Konventionelle Milchviehhaltung hat höhere Emissionen

Die Ergebnisse der Studie widerlegen die Behauptung, dass konventionelle Milchviehbetriebe niedrigere Treibhausgasemissionen je kg erzeugter Milch oder Fleisch aufweisen als Ökobetriebe. Die Ökobetriebe hatten in der Studie im Vergleich zu konventionellen Betrieben desselben Produktionssystems (Höhenlage) in jedem Fall insgesamt geringere Emissionen von Treibhausgasen. Neben der reinen Betrachtung der Treibhausgasbelastung sind zudem weitere Umweltwirkungen zu berücksichtigen. Extensive Systeme haben Vorteile, da sie auf Nachhaltigkeit angelegt sind. Eine tiergerechtere Haltung gehört ebenso dazu wie ein geringerer Nährstoffeintrag ins Grundwasser und eine höhere Vielfalt von Pflanzen und Tieren auf extensiven Flächen. Dies alles ist nicht in CO2-Äquivalente einberechnet! (s. Grafik unten)

Treibhausgas Emissionen / Senken in DCO2-äquivalent (Gg) Nach „Nationaler Inventarbericht zum Deutschen Treibhausgasinventar, 2010, Umweltbundesamt“

Wodurch ändern wir das Klima?

2008

%

 

Energie

772.788

78,2%

 

davon Straßenverkehr

152.238

15,4%

 

Industrieprozesse

104.894

10,6%

 

Lösemittel und andere Produktverwendung

3.316

0,3%

 

Landwirtschaft

66.203

6,7%

 

davon Rinder (Pansengase, Dünger)

23.434

2,4%

 

Landnutzung, -änderung & Forstwirtschaft

30.185

3,1%

 

Abfall

10.859

1,1%

 

Gesamt

988.245

100%

 

Import-Kraftfutter erhöht die Emissionen und den Flächenverbrauch

Entscheidend zu einer hohen Emission an Treibhausgasen tragen Import-Kraftfuttermittel wie Extraktionsschrot aus südamerikanischen Sojabohnen bei.
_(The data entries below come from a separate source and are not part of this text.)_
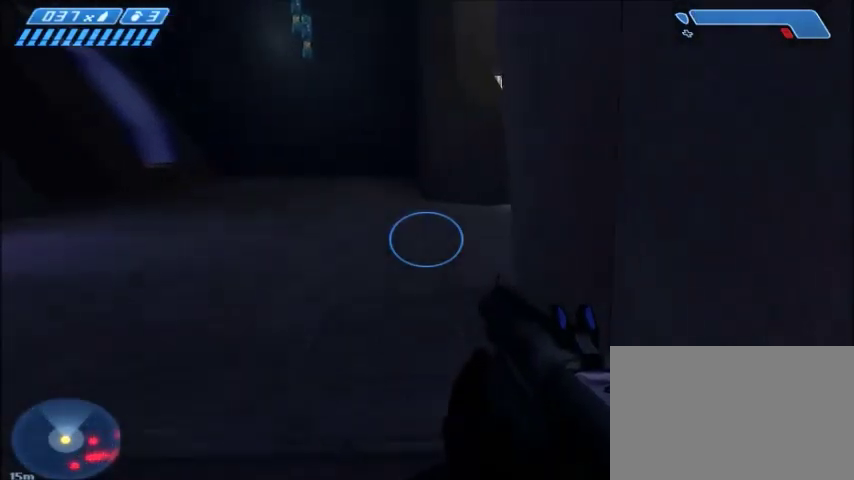
{"keys": ["w"], "mouse": [], "events": []}
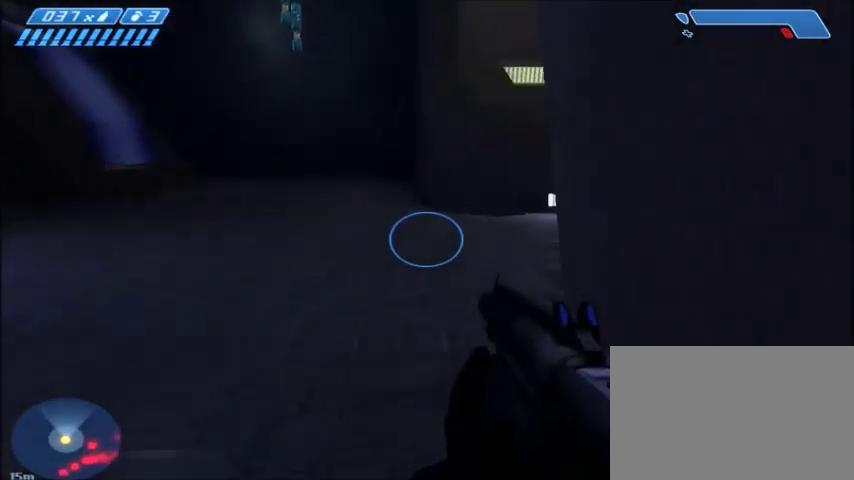
{"keys": ["w"], "mouse": [], "events": []}
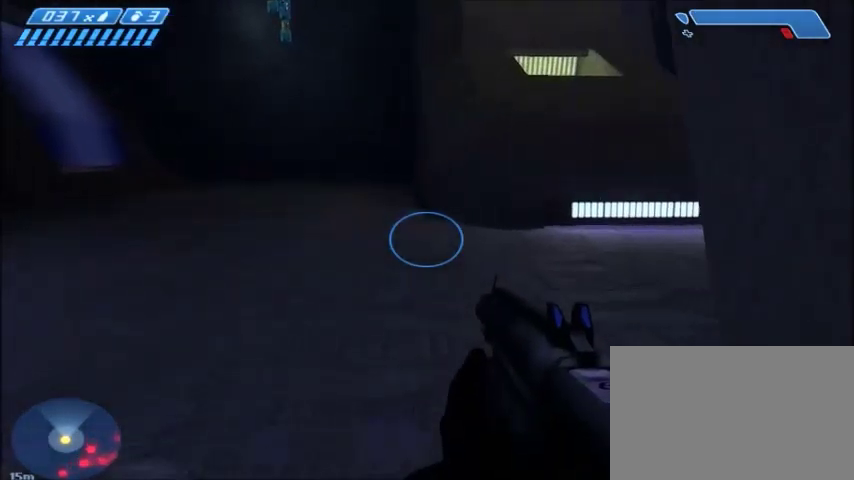
{"keys": ["w"], "mouse": [], "events": []}
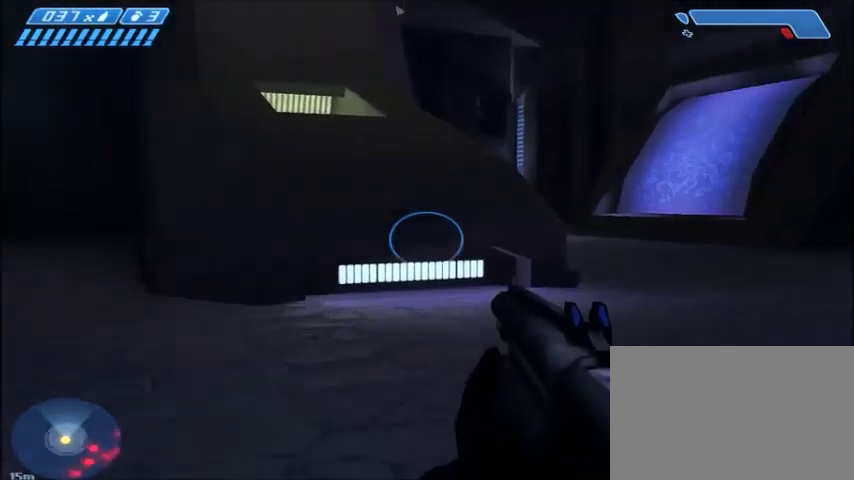
{"keys": ["w"], "mouse": [], "events": []}
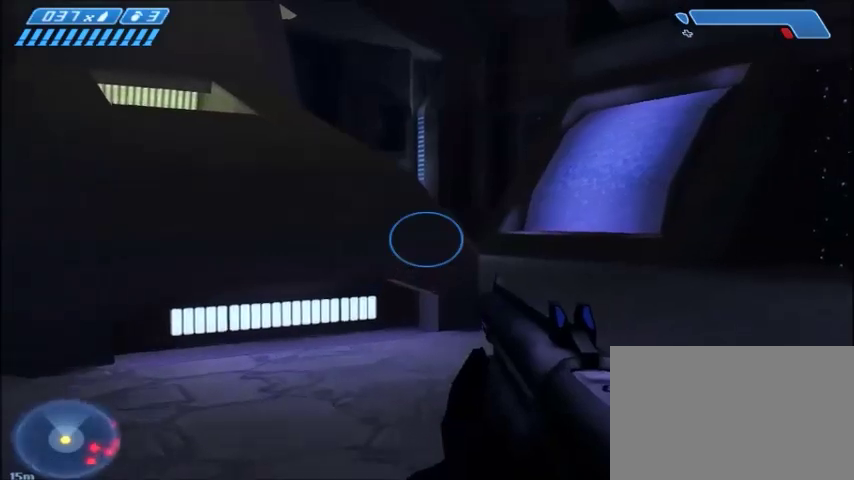
{"keys": ["w"], "mouse": [], "events": []}
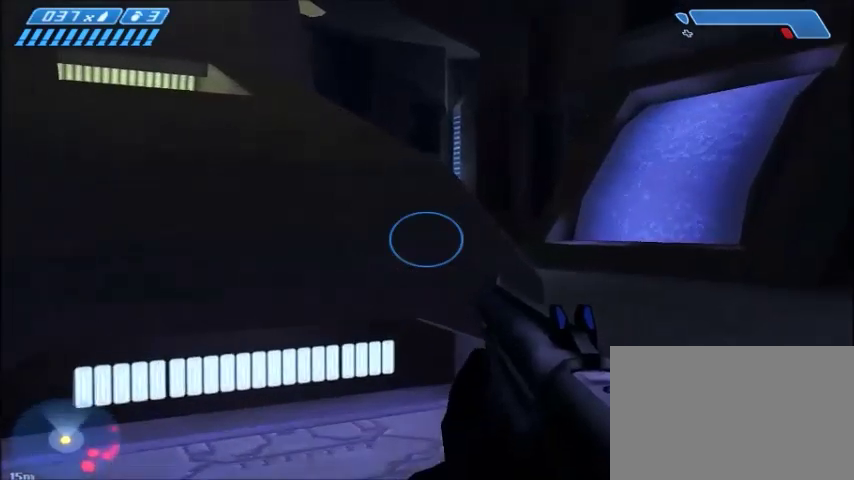
{"keys": ["w"], "mouse": [], "events": []}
Zu großen Anteilen wird in diesen Ländern die Fläche für den Sojaanbau durch Umbruch von Grasland oder durch das Roden von Waldflächen gewonnen. Diese Praktiken führen zu einer anteiligen Belastung jedes Kilogramms Sojaextraktionsschrot mit fünf bis über zehn Kilogramm CO2-Äquivalenten. Wenn Sojaextraktionsschrot gefüttert wird, das von gerodeten Waldflächen stammt, sind die Werte noch deutlich höher als in der Grafik dargestellt.

 

Der erhebliche Flächenverbrauch für die Erzeugung von Kraftfutter ist ein aufschlussreiches Nebenergebnis der Studie. Wenn konventionelle Betriebe – meist unter dem Gesichtspunkt der Flächeneffizienz dargestellt – pro Kuh teils deutlich weniger Fläche aufweisen, ermittelte diese Studie die tatsächlich benötigte Anbaufläche für die Fütterung der Gesamtration der Rinder. Die Anbaufläche der zugekauften Kraftfuttermittel wurde mit einberechnet. Es zeigte sich, dass ein konventionelles intensives System pro Kuh mit Importen eine Fläche von 0,94 ha benötigt, ein Ökobetrieb der gleichen Intensitätsstufe hingegen nur 0,92 ha. Ein guter Teil der heimischen Kühe frisst in der Dritten Welt.

FIBL-Merkblatt „Klimaschutz auf Biobetrieben“ – Konkrete Maßnahmen zur Reduzierung von Treibhausgasen.

Hauptemissionen der Landwirtschaft, Anpassungsmöglichkeiten an den Klimawandel. Hinweise, basierend auf aktuellen Forschungsergebnissen, und Tipps für alle Betriebe, aber auch spezifische Empfehlungen für die Betriebstypen „Viehbetrieb“ bzw. „Acker-, Gemüse- und Obstbaubetrieb“.

Kostenloser Download https://www.fibl-shop.org/shop/pdf/mb-1552-klimaschutz.pdf

Öko: auch produktbezogen eine bessere Treibhausgasbilanz

Insgesamt haben Ökobetriebe eine bessere Klimabilanz: die Treibhausgasemissionen je Kilogramm Milch sind im Durchschnitt bei den Ökobetrieben um elf Prozent niedriger als bei konventionellen. Besonders in weniger begünstigten Regionen, im Bergland und alpinen Gebieten zeigt sich die Klimaschutzwirkung des Öko-Landbaus. Die Klimaschutz-Vorteile der Öko-Betriebe pro kg Milch werden auf Standorten geringer, die eine intensive Produktion mit deutlich höherer Milchleistung pro Kuh und Jahr zulassen. Grund dafür ist, dass sich die hohen Emissionen intensiver Produktion, vor allem von Futtermittelimporten, auf eine große Milchmenge verteilen. Der Unterschied zwischen den produktbezogenen Treibhausgas-Bilanzen von Bio- und konventioneller Produktion fällt somit geringer aus. Schaut man sich die einzelnen Emissionsquellenbeiträge an, dann ist die Methanbildung in den Vormägen mengenmäßig die bedeutendste Quelle für Treibhausgase. Sie trägt etwa zur Hälfte zu den Emissionen je Kuh und Jahr bei. Die Methanbildung gehört zur Verdauung der Kuh und ist nicht zu vermeiden, dennoch gibt es auch im Ökolandbau Ansätze der Minderung von Treibhausgasen bei der Rinderhaltung.

Wie kann der Bio-Milchviehbetrieb Treibhausgase reduzieren?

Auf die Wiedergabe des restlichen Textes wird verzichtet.